29 March 2020

HURRY UP AND QUEUE UP

Like many New Yorkers, I have been hunkering down at home but yesterday I had to make my grocery trips.  I heard about the need to queue up outside the store, to keep the inside of the less crowded to maintain proper distance among the shoppers.  I finally experienced it and it was not so bad.  First it was the Chinese supermarket on my block.  It was rainy but there was an overhang outside the building to keep the people on the queue not as wet.  It was a good thing that the store had an employee at the sole entrance/exit to maintain order.  Some shopper, intentional or not, just blissfully walked into the store.  The people at the front of the store should be closer to the entrance but I guess there was no overhang there so they were some 20 feet away instead.  I recall when we lived under the Communist regime of Viet Nam, standing in queue was a new reality too.  Lots of things were rationed, we had to stand in queue to buy rice, sugar, etc.  As a teenager, I made a little money by getting in the queue to buy stuff for some of the neighbors in the apartment complex.  The queues then was a lot worse than what I experienced yesterday.  It didn't wrap around the block, even with people maintaining six-feet distance.

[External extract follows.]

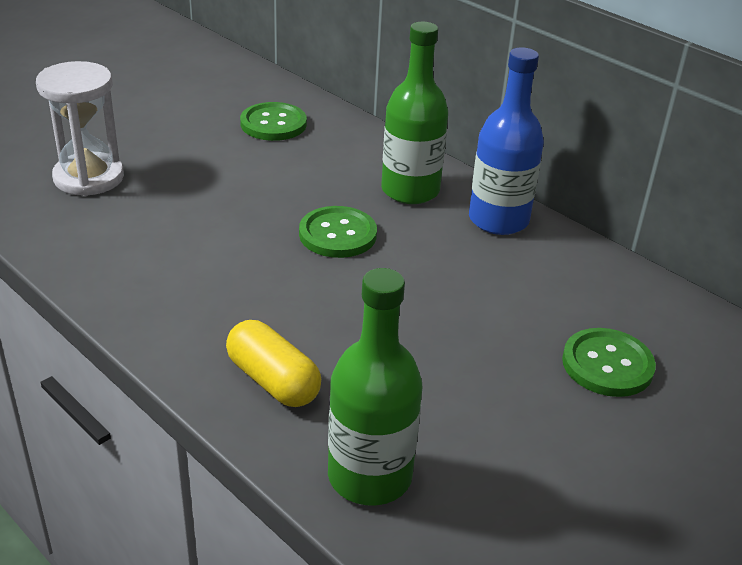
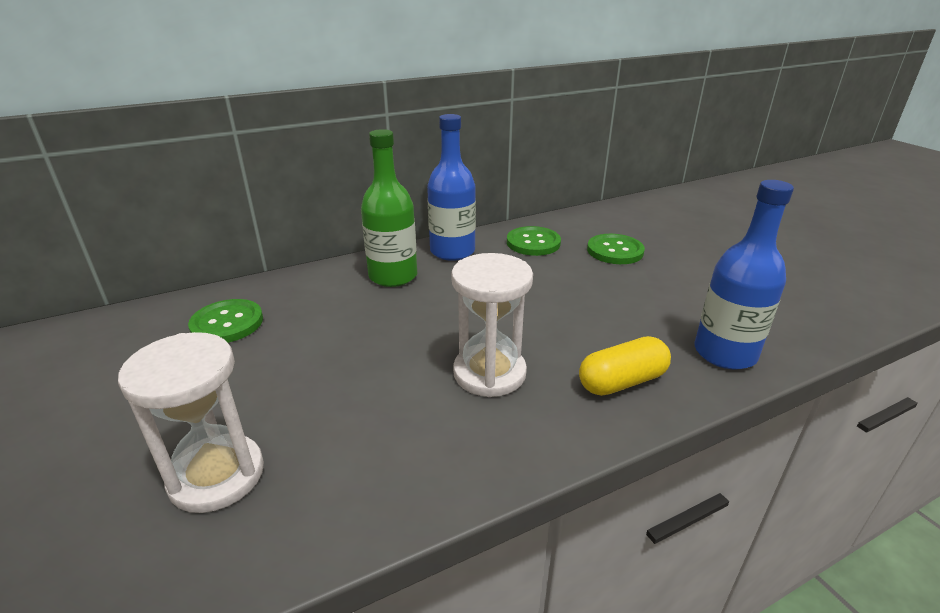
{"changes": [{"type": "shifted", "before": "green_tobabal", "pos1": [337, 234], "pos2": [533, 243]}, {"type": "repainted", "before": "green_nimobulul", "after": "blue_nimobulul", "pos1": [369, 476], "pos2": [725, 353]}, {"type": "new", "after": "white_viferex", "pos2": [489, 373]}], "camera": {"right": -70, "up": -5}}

The queue at the Walgreen across the street from the Chinese supermarket was also short.  Maybe it had to do with the rain.  I don't mind rain at all and have this crazy idea that disease doesn't get distributed as easily when it's raining.  Not just because droplets don't stay in the air as long but many people don't like rain and rather stay indoor.  While I was standing in queue, some guy drove into the parking lot then asked if that was the line to get inside.  He then got upset and drove away.  You would think everyone knows this new reality by now but obviously some don't.

Even though the waiting, at both stores, didn't seem too long, it does add up.  When you need to make a grocery trip, allocate extra time for the queue.  It didn't happen at Walgreen but at Sun-Hing the line to pay was long, or at least longer than usual.